SGX Index Edge has seen increasing demand for environmental, social, and corporate governance (ESG) and sectoral decrement indices in the European structured product space over the last few months, according to Mohit Baheti, head of SGX Index Edge (iEdge).

The company is owned by Singapore Exchange (SGX) after the acquisition of Scientific Beta in 2020.

One popular pick is the iEdge ESG Transatlantic EW 50 Index, which tracks the performance of European and US-listed companies that contribute the most to the achievement of the United Nations Sustainable Development Goals (UNSDG) by having a positive impact on environmental and social issues.

Beyond the ESG and sustainability theme, artificial intelligence (AI) and healthcare themes have gained traction among structured product issuers, added Baheti.

However, the index arm of SGX has seen less demand for decrement indices in Asia where technology underlying stocks dominate compared with Europe.

“Decrement indices are more popular in Europe compared to Asia,” he said. “In Asia, equity-linked structured products are primarily issued on single stocks, basket of stocks and traditional benchmark indices. Custom indices form a small proportion of underlyings used for structured products.”

Many of the single stock-linked structured products feature technology sector exposure where the “dividend payout is small and hence decrement indices are less relevant”. Investor education is critical for issuers to promote decrement indices among other sectors, according to Baheti.

“In Singapore, we see a lot of interest in sectoral and thematic indices. One example is the iEdge SREIT Leaders Index which gives exposure to the largest and most liquid real estate investment trusts in Singapore,” he said.

Singapore real estate investment trusts (REITs) remain resilient and continue to provide investors with passive income and attractive dividend yields.

“This makes them quite a popular strategy for structured product issuers in Asia as a standalone product or part of a cross-asset product,” said Baheti, noting that the iEdge S-REIT Leaders Index is also available with low carbon or ESG overlays.

At SGX iEdge, the decrement overlay is offered through customised indices and equity baskets. on thematic, sectoral and single stock indices.
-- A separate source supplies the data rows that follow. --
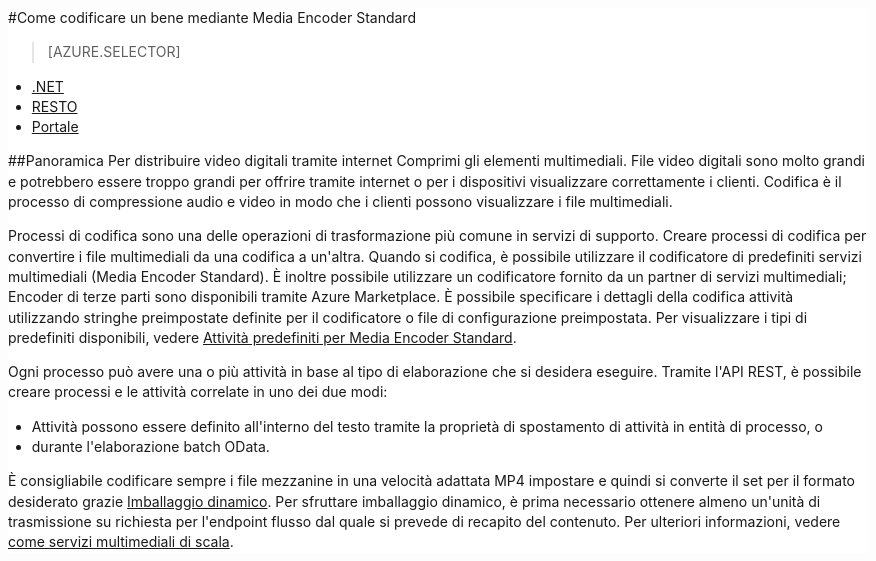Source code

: <properties 
    pageTitle="Come codificare un bene mediante Media Encoder Standard | Microsoft Azure" 
    description="Informazioni su come utilizzare Media Encoder Standard per la codifica di contenuti multimediali sui servizi di supporto. Esempi di codice utilizzano API REST." 
    services="media-services" 
    documentationCenter="" 
    authors="Juliako" 
    manager="erikre" 
    editor=""/>

<tags 
    ms.service="media-services" 
    ms.workload="media" 
    ms.tgt_pltfrm="na" 
    ms.devlang="na" 
    ms.topic="article" 
    ms.date="09/19/2016"
    ms.author="juliako"/>


#<a name="how-to-encode-an-asset-using-media-encoder-standard"></a>Come codificare un bene mediante Media Encoder Standard


> [AZURE.SELECTOR]
- [.NET](media-services-dotnet-encode-with-media-encoder-standard.md)
- [RESTO](media-services-rest-encode-asset.md)
- [Portale](media-services-portal-encode.md)

##<a name="overview"></a>Panoramica
Per distribuire video digitali tramite internet Comprimi gli elementi multimediali. File video digitali sono molto grandi e potrebbero essere troppo grandi per offrire tramite internet o per i dispositivi visualizzare correttamente i clienti. Codifica è il processo di compressione audio e video in modo che i clienti possono visualizzare i file multimediali.

Processi di codifica sono una delle operazioni di trasformazione più comune in servizi di supporto. Creare processi di codifica per convertire i file multimediali da una codifica a un'altra. Quando si codifica, è possibile utilizzare il codificatore di predefiniti servizi multimediali (Media Encoder Standard). È inoltre possibile utilizzare un codificatore fornito da un partner di servizi multimediali; Encoder di terze parti sono disponibili tramite Azure Marketplace. È possibile specificare i dettagli della codifica attività utilizzando stringhe preimpostate definite per il codificatore o file di configurazione preimpostata. Per visualizzare i tipi di predefiniti disponibili, vedere [Attività predefiniti per Media Encoder Standard](http://msdn.microsoft.com/library/mt269960).

Ogni processo può avere una o più attività in base al tipo di elaborazione che si desidera eseguire. Tramite l'API REST, è possibile creare processi e le attività correlate in uno dei due modi:

- Attività possono essere definito all'interno del testo tramite la proprietà di spostamento di attività in entità di processo, o
- durante l'elaborazione batch OData.


È consigliabile codificare sempre i file mezzanine in una velocità adattata MP4 impostare e quindi si converte il set per il formato desiderato grazie [Imballaggio dinamico](media-services-dynamic-packaging-overview.md). Per sfruttare imballaggio dinamico, è prima necessario ottenere almeno un'unità di trasmissione su richiesta per l'endpoint flusso dal quale si prevede di recapito del contenuto. Per ulteriori informazioni, vedere [come servizi multimediali di scala](media-services-portal-manage-streaming-endpoints.md).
According to SRP data, there are over 240 products tied to a total of 33 iEdge indices across markets - France (226 products), Finland (16) and UK (one). The majority of indices have a decrement overlay. The most recent launch - an autocalle note issued by Natixis in the UK market with a sixyear tenor – is linked to iEdge ESG Transatlantic SDG 50 EW Decrement 5% NTR Index.
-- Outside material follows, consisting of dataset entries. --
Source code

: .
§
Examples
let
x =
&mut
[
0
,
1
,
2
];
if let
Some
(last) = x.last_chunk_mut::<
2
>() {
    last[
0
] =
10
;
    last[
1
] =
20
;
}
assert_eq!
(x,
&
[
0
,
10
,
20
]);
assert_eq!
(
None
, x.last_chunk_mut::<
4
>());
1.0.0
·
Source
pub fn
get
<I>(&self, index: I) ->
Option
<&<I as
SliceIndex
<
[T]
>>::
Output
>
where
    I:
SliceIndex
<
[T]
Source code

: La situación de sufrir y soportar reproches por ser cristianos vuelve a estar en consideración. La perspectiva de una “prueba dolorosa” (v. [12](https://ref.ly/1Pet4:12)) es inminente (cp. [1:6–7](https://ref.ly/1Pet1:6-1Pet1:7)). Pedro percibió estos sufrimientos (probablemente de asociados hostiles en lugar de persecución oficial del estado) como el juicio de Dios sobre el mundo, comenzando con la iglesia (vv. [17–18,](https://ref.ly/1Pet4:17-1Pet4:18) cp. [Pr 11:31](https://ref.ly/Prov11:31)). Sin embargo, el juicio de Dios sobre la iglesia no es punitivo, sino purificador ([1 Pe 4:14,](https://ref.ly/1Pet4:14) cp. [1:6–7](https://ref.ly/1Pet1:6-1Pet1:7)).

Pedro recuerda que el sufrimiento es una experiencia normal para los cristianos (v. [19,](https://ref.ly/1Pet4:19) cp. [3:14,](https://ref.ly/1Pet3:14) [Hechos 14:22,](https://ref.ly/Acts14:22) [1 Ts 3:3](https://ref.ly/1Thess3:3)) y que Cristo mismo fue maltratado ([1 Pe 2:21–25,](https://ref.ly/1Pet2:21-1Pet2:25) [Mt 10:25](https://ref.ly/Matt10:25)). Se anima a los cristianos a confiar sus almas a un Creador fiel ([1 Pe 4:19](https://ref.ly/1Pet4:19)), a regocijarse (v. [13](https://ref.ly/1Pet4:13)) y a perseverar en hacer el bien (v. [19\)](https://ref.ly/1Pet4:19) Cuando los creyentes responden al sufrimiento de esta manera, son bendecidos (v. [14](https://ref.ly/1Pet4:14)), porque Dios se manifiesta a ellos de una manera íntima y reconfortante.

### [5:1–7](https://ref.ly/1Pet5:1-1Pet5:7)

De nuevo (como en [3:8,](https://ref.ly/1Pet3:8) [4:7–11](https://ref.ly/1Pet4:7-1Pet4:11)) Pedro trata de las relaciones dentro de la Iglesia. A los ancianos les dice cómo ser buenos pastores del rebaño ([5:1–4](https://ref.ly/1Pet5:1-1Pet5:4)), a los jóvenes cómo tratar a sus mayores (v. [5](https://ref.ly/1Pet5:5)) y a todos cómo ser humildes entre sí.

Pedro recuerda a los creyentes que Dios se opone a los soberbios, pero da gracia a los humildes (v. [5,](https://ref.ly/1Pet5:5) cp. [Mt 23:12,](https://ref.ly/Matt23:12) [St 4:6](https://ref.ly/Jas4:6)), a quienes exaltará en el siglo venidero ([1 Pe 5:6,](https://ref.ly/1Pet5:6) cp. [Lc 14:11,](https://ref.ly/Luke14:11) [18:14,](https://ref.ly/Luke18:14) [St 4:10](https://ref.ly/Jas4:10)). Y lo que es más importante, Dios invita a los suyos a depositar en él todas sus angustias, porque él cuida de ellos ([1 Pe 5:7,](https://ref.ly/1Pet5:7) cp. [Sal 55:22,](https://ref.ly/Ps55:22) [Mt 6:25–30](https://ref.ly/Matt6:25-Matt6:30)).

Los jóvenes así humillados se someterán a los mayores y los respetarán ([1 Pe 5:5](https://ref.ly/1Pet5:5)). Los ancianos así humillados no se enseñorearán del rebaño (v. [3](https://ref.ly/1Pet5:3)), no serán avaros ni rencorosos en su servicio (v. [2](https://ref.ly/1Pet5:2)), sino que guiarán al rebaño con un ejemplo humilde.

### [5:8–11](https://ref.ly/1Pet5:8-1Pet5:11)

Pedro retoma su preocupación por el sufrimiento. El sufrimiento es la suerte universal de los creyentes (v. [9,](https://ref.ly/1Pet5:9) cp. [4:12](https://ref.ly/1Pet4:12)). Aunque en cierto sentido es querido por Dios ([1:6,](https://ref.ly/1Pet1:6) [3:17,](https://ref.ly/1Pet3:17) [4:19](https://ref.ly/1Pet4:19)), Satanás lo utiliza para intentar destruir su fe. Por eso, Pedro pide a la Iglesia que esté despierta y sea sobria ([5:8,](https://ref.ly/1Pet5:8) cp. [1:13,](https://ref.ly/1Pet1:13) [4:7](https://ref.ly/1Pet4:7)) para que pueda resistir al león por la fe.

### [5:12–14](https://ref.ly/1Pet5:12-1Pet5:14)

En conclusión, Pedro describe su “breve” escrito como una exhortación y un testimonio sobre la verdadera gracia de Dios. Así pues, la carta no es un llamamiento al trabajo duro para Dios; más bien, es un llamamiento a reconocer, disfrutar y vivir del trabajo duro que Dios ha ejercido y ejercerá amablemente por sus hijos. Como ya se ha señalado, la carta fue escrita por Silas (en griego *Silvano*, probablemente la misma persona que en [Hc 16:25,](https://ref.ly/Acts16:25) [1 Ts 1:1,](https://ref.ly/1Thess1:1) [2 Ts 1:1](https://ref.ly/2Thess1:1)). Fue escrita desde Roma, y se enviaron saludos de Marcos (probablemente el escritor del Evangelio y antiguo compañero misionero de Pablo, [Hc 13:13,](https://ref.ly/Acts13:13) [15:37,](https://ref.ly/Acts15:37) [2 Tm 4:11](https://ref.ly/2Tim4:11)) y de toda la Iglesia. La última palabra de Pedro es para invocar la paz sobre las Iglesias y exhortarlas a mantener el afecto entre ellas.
The momentum of decrement indices in the equity-linked structured product market is partly attributed to investors’ need to hedge dividend risk, which “became even more significant after unprecedented dividend cuts during the Covid-19 pandemic,” said Baheti.

The growth was further fuelled by the low interest rate environment before the Fed’s rate hikes as structured product issuers were looking for products to deliver cheaper optionality.

With decrement becoming widely available in the market, SGX iEdge has put increased emphasis in clarifying to investors the difference between of the fixed percentage deduction and the index points deduction, according to Baheti.

“Another way of interpreting decrement indices is to draw parallel with price return indices,” he said. “A total return index can be seen as a combination of price return and dividend return (variable), or a combination of decrement index return and fixed synthetic dividend return.”

Depending on whether the fixed synthetic dividend is greater or less than the realised dividends, the decrement index could underperform or outperform the corresponding price return index.

“It is desirable to have a decrement level which is aligned with expected realised dividends to have a return comparable with price return index,” concluded Baheti.